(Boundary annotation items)
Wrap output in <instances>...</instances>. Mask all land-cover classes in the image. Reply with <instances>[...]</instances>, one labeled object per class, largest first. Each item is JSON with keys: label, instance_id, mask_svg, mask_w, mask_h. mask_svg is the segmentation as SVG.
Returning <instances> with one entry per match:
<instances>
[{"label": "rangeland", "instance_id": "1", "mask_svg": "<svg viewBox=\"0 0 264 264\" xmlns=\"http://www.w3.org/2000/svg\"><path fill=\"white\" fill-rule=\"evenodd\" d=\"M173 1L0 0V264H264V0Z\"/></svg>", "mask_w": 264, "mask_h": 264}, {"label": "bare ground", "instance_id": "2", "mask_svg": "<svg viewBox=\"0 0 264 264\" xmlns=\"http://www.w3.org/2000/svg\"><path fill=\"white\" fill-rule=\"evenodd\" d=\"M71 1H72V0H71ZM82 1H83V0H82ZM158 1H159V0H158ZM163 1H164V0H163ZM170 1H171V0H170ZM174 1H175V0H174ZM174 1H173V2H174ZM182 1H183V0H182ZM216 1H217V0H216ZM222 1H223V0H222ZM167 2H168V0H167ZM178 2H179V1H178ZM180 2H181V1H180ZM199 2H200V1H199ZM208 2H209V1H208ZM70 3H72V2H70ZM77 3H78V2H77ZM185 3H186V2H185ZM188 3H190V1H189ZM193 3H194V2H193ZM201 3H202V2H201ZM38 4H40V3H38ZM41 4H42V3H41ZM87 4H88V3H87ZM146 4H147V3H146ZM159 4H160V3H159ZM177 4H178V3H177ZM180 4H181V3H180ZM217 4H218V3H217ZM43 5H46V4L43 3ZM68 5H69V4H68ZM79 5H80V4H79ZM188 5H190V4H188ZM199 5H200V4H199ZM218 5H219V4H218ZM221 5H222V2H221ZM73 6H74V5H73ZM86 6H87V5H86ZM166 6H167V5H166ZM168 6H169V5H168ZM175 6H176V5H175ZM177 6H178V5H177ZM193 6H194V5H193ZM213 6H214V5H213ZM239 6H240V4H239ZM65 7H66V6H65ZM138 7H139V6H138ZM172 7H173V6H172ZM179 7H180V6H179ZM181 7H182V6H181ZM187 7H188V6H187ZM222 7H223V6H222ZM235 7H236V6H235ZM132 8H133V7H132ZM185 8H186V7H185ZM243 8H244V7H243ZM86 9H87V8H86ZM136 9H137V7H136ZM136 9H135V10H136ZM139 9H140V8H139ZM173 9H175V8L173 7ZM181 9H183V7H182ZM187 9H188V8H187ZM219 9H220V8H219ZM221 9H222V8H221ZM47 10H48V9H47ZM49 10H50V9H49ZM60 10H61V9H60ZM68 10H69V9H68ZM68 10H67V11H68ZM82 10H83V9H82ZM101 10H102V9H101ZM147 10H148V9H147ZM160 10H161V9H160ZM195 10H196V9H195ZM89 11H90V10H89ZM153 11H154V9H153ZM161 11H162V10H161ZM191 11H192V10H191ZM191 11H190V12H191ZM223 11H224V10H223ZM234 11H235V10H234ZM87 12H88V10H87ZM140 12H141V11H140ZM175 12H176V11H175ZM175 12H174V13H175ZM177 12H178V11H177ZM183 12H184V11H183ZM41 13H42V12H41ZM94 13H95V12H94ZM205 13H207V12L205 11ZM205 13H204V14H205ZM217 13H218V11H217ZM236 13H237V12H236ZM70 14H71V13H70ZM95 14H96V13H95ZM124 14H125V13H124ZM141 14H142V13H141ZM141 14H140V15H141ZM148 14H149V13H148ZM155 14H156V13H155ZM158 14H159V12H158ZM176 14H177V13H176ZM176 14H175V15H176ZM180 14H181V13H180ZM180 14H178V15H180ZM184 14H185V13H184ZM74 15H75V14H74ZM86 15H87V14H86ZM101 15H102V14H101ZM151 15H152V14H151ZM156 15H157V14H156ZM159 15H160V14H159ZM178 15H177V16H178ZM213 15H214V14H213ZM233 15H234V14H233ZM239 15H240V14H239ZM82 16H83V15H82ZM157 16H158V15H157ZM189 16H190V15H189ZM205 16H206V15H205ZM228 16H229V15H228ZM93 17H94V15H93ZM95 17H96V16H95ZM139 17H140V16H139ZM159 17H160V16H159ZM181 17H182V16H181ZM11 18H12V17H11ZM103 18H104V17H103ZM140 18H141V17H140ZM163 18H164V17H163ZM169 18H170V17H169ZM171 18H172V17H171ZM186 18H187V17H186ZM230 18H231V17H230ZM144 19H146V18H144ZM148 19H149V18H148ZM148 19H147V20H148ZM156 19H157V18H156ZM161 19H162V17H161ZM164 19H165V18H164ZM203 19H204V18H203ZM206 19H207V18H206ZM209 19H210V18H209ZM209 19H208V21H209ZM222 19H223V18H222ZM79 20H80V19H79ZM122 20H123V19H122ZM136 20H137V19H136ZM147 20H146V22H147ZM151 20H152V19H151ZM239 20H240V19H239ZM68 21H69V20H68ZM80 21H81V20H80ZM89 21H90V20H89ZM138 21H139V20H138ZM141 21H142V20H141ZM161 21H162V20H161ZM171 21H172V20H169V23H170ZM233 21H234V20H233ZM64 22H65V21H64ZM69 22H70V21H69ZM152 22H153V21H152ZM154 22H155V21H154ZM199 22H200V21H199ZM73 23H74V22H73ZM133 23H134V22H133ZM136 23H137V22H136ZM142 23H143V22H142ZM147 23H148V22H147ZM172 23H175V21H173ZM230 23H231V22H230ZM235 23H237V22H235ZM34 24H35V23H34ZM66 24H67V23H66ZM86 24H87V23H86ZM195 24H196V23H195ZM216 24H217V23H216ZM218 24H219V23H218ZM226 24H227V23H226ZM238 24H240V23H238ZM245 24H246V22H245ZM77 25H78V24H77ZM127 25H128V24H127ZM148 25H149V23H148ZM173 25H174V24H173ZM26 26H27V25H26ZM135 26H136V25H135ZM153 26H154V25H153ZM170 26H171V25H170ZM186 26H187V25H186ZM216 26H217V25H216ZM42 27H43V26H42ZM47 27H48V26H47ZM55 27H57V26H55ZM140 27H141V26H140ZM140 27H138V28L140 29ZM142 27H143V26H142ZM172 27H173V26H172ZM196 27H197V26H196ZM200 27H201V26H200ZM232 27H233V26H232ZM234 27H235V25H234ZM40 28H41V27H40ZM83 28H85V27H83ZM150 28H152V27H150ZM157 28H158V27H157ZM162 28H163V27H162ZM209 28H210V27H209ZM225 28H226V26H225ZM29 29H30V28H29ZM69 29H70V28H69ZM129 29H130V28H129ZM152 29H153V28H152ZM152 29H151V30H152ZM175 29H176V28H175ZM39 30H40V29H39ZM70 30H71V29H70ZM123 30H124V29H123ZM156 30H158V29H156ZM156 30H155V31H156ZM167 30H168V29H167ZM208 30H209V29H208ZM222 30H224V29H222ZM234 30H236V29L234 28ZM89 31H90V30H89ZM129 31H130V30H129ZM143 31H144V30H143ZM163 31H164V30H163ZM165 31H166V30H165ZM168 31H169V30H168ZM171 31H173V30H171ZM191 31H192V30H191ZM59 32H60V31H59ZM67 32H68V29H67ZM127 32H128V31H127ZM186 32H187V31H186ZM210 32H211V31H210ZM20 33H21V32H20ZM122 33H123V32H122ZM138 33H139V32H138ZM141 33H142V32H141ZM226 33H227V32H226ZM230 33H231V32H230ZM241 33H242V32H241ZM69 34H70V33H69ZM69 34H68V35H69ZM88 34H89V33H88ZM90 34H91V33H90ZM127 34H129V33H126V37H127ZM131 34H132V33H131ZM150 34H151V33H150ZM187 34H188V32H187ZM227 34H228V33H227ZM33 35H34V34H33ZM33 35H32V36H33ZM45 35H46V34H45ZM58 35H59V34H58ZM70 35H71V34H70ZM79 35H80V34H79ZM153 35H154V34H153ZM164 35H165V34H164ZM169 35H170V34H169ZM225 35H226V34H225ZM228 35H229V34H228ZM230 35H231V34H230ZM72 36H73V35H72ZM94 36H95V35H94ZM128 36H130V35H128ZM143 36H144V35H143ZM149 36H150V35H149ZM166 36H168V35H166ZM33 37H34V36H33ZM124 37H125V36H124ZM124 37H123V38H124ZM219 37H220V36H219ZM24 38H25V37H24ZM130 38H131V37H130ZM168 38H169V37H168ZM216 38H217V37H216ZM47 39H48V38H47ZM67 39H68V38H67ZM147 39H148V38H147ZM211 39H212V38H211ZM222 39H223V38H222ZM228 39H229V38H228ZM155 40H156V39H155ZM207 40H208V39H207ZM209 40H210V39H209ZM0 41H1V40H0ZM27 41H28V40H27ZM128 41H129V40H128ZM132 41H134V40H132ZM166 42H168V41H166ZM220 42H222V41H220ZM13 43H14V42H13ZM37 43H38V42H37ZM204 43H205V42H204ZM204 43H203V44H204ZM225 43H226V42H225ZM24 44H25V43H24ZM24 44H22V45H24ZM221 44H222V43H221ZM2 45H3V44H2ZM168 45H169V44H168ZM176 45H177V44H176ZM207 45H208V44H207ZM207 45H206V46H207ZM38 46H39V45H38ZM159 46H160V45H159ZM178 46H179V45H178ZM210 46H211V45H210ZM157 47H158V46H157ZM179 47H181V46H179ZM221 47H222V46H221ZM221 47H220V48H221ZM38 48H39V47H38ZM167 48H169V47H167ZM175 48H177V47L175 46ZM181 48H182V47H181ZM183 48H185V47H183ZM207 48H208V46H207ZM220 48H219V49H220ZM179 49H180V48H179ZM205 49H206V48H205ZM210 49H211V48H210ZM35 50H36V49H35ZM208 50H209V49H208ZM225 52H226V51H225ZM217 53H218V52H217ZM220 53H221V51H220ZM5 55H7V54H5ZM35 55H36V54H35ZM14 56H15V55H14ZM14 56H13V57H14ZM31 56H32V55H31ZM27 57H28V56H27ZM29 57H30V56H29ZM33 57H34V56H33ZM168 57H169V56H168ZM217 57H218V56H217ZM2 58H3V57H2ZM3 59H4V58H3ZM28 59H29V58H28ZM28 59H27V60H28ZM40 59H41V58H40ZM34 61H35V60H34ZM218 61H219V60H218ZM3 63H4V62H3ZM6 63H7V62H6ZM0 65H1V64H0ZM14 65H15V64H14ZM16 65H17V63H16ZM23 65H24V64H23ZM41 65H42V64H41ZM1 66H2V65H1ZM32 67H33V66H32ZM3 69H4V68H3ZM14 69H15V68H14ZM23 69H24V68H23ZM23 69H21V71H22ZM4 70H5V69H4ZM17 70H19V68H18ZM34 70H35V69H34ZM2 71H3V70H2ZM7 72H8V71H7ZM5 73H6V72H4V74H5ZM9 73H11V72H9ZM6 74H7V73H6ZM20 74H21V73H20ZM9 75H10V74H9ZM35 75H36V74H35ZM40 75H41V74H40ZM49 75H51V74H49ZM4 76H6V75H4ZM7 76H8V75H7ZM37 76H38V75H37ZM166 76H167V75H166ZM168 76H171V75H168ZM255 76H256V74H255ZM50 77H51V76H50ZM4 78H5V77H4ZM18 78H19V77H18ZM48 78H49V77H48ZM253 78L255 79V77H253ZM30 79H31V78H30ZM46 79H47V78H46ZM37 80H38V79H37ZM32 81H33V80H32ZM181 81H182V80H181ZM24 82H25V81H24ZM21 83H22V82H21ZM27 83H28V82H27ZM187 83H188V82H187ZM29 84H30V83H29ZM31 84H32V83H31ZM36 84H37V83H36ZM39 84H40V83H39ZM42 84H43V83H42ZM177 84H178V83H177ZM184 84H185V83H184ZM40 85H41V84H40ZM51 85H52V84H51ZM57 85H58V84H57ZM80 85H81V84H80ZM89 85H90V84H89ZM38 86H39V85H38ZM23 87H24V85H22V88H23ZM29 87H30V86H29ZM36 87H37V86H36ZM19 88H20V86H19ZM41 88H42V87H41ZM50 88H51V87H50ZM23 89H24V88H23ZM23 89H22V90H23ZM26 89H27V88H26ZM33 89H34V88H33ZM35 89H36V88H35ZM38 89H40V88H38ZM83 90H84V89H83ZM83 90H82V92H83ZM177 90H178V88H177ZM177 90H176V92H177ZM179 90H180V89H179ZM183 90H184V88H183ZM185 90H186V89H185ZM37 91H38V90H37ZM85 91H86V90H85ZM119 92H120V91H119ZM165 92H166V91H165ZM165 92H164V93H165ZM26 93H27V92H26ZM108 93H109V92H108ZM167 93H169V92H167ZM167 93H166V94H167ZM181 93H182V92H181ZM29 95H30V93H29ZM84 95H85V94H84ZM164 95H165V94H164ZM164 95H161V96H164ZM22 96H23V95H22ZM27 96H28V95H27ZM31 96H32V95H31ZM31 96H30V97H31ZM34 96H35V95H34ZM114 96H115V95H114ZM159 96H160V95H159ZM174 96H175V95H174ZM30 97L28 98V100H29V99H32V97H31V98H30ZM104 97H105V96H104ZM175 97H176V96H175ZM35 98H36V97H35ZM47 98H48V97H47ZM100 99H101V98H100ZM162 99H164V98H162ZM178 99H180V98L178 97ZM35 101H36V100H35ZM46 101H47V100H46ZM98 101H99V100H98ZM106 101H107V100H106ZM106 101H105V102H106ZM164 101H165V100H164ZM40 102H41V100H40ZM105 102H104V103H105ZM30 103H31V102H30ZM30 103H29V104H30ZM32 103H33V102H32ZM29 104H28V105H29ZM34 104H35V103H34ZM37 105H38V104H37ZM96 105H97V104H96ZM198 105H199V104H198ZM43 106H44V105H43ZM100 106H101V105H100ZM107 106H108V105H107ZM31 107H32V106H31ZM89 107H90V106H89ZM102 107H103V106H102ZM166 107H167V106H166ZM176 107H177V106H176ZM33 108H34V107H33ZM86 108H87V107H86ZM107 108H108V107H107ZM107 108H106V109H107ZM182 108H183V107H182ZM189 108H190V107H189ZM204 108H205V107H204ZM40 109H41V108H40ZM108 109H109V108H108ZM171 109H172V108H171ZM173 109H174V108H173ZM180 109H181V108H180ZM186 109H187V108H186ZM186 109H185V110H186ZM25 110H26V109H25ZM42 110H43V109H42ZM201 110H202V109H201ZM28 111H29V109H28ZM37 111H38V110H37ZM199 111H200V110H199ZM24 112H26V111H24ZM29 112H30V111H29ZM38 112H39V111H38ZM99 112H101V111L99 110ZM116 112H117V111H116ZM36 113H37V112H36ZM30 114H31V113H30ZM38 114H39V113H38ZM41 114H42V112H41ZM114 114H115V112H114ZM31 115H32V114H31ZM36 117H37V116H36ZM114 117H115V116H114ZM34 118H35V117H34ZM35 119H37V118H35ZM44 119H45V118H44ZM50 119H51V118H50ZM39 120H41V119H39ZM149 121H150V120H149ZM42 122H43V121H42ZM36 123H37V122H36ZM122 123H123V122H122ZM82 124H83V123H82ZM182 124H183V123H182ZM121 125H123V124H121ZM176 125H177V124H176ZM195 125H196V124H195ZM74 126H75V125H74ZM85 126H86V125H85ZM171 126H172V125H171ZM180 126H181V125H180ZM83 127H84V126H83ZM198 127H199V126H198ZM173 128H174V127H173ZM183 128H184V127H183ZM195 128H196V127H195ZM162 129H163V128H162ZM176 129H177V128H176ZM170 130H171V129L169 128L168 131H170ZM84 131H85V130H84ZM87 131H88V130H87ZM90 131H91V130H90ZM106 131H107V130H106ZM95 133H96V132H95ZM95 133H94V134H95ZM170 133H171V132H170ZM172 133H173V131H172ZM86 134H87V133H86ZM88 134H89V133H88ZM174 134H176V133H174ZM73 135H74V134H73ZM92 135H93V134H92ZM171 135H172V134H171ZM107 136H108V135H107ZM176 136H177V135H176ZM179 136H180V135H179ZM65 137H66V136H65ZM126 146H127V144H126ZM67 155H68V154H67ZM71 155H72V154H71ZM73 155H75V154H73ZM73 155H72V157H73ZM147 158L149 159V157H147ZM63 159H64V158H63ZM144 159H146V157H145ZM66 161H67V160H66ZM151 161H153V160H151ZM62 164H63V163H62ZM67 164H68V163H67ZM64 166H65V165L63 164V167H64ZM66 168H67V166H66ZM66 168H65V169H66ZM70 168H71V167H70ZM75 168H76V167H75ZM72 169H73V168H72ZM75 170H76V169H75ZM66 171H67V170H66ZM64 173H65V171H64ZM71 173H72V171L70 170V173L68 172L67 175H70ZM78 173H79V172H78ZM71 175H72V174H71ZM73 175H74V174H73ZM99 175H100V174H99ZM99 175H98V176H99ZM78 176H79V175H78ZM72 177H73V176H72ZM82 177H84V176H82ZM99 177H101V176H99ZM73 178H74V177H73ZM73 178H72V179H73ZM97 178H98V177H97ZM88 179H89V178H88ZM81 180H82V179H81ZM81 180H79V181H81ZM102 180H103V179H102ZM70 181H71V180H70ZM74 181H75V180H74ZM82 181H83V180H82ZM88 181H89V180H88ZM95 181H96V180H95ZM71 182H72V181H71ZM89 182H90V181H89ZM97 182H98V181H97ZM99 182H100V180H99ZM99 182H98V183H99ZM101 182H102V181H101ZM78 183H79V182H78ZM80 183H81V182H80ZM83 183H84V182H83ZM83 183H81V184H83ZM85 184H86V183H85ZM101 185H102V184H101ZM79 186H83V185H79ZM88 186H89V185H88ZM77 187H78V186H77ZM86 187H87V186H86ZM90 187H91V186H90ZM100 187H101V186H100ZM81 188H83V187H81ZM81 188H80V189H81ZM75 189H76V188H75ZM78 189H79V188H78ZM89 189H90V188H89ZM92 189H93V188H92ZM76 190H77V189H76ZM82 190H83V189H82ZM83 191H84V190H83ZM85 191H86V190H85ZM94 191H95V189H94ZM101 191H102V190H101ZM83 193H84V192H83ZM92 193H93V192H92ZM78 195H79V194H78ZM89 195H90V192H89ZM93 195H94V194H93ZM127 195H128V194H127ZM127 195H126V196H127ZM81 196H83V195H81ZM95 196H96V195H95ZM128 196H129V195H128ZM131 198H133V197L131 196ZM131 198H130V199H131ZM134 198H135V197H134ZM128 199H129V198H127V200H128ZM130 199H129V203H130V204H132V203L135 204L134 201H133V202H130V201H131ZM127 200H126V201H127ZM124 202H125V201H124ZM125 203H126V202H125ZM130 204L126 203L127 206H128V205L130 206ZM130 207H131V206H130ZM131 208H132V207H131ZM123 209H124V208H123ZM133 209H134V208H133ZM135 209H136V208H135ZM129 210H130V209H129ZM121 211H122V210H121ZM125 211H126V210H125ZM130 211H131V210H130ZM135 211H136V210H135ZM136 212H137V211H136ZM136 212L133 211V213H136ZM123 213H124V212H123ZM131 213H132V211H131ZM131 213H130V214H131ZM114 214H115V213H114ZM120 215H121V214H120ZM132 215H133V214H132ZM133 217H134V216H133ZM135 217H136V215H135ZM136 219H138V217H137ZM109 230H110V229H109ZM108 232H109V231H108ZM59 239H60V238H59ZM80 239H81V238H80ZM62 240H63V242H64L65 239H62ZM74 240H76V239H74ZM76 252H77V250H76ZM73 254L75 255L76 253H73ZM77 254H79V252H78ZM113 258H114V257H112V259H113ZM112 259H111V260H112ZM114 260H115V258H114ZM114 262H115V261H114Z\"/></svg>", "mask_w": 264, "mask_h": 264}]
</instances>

§ **Problem to work on**: Return every line of the items above that contains the word "output".

§ **Written answer**:
Wrap output in <instances>...</instances>. Mask all land-cover classes in the image. Reply with <instances>[...]</instances>, one labeled object per class, largest first. Each item is JSON with keys: label, instance_id, mask_svg, mask_w, mask_h. mask_svg is the segmentation as SVG.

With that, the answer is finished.